───── INPUT MATERIAL ─────

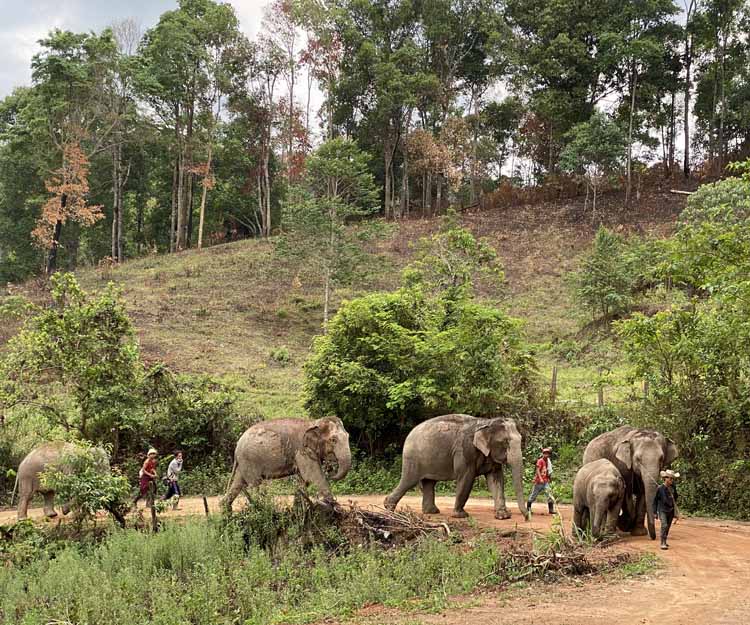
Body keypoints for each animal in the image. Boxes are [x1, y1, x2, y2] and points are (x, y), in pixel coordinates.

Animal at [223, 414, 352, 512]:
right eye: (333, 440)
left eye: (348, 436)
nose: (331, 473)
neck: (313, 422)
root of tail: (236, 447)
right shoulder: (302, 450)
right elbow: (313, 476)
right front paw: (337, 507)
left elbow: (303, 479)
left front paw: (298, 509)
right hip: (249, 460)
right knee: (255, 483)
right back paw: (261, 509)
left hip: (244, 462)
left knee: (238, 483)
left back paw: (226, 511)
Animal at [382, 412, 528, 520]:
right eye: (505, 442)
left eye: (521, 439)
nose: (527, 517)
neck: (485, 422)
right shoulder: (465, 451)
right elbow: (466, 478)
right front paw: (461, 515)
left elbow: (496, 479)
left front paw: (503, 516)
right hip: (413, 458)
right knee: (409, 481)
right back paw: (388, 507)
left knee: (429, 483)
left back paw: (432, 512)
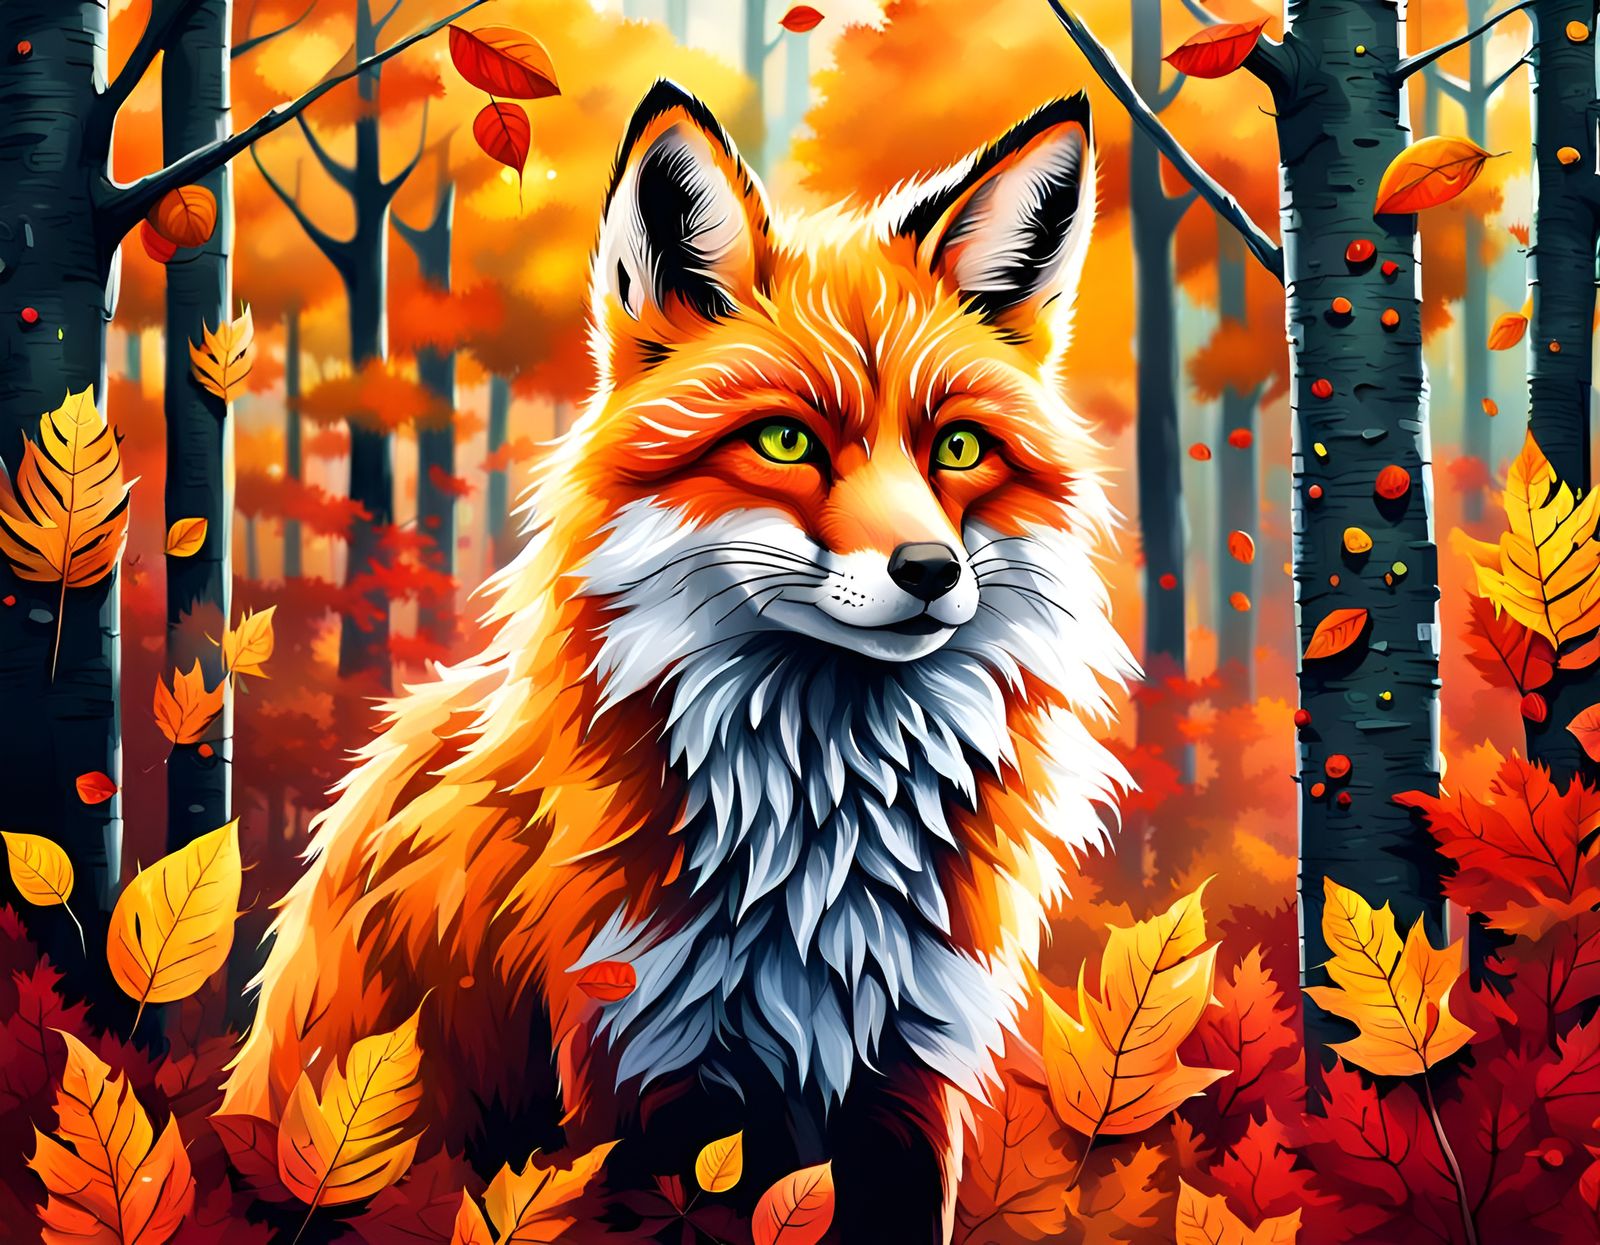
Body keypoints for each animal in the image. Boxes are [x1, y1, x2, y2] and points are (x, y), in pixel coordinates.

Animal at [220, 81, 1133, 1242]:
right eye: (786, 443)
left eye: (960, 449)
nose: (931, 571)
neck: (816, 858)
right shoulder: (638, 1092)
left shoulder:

─────

TASK PROMPT
Give back the records above word for word, minus any image they hold.

SOLUTION TO THE PROBLEM
Body keypoints for each animal in the image. Boxes are [x1, y1, x2, y2] and points are (x, y), in pixel coordinates.

Animal at [223, 414, 352, 512]:
right eye: (333, 440)
left eye: (348, 436)
nose: (331, 473)
neck: (313, 422)
root of tail: (236, 447)
right shoulder: (302, 450)
right elbow: (313, 476)
right front paw: (337, 507)
left elbow: (303, 479)
left front paw: (298, 509)
right hip: (249, 460)
right knee: (255, 483)
right back paw: (261, 509)
left hip: (244, 462)
left knee: (238, 483)
left back paw: (226, 511)
Animal at [382, 412, 528, 520]:
right eye: (505, 442)
left eye: (521, 439)
nose: (527, 517)
neck: (485, 422)
right shoulder: (465, 451)
right elbow: (466, 478)
right front paw: (461, 515)
left elbow: (496, 479)
left front paw: (503, 516)
right hip: (413, 458)
right knee: (409, 481)
right back paw: (388, 507)
left knee: (429, 483)
left back paw: (432, 512)
Body keypoints for each animal in the image. Boxes are [x1, y1, x2, y2] and points are (x, y), in pixel coordinates.

Animal at [220, 81, 1133, 1242]:
right eye: (786, 443)
left eye: (960, 449)
nose: (931, 571)
neck: (816, 858)
right shoulder: (638, 1092)
left shoulder:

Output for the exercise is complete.